A majority of pilots are considering leaving the profession amid unhappiness over pay, according to the latest annual survey of pilot attitudes by GOOSE Recruitment and FlightGlobal.

It found that more than half of those asked had not had a salary increase for five years, and for one in three, pay has fallen.

Only 15 per cent of pilots believe their salary is keeping pace with the rising cost of living, and almost 70 per cent say that current levels of pay will persuade fellow aviators to leave the sector.

Alarmingly, the survey found that 63 per cent want to change jobs in the next 12 months, including 65 per cent of captains – the highest figure in the four years of the poll.

Salary and benefits

A better salary and benefits package is given as the main reason for seeking the change, followed by an improved work-life balance.

Just 45 per cent would encourage young people to join the profession.

The survey polled 1,184 pilots across the world during the final quarter of 2022.

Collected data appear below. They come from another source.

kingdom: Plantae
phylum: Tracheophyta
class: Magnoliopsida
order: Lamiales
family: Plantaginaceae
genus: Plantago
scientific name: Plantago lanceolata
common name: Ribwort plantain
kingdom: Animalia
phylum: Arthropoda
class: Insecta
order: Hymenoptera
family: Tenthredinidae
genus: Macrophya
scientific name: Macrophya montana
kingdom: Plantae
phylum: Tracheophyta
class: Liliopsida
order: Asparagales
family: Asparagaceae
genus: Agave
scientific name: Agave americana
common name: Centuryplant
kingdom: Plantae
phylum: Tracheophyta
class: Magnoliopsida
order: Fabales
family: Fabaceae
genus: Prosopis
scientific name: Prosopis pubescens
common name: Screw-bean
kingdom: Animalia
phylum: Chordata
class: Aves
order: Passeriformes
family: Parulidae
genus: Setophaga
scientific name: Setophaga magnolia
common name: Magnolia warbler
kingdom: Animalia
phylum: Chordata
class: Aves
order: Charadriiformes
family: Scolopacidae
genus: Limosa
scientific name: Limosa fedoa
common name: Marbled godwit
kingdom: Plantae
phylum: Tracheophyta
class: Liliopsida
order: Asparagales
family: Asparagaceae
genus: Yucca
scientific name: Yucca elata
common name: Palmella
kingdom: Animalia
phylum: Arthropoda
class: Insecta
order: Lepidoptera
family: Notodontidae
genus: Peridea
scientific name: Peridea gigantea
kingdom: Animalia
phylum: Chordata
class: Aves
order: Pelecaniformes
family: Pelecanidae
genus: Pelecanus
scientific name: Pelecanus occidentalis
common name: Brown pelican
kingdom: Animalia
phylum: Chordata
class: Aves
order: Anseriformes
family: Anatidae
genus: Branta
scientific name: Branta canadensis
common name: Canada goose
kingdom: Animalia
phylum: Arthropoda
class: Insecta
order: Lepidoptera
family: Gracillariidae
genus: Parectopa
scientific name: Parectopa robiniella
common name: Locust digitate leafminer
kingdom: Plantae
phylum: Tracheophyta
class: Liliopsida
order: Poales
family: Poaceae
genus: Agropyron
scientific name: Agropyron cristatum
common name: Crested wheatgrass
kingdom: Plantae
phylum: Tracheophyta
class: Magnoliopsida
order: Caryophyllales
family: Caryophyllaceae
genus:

Asia-Pacific is the worst affected region when it comes to pay. There 48 per cent of pilots have had their pay reduced. By contrast, in North America, 73 per cent of respondents have seen their pay increase.

Shortage of pilots

Some 89 per cent of respondents believe there will be a shortage of pilots over the next five years, compared with 66 per cent in 2021.

Mark Charman, founder and chief executive of GOOSE Recruitment, said: “I don’t see this goodwill holding out for much longer.

“Pilots will want to see their pay return to what it once was. I predict that 2023 will be a year with more remuneration crisis talks than ever before.”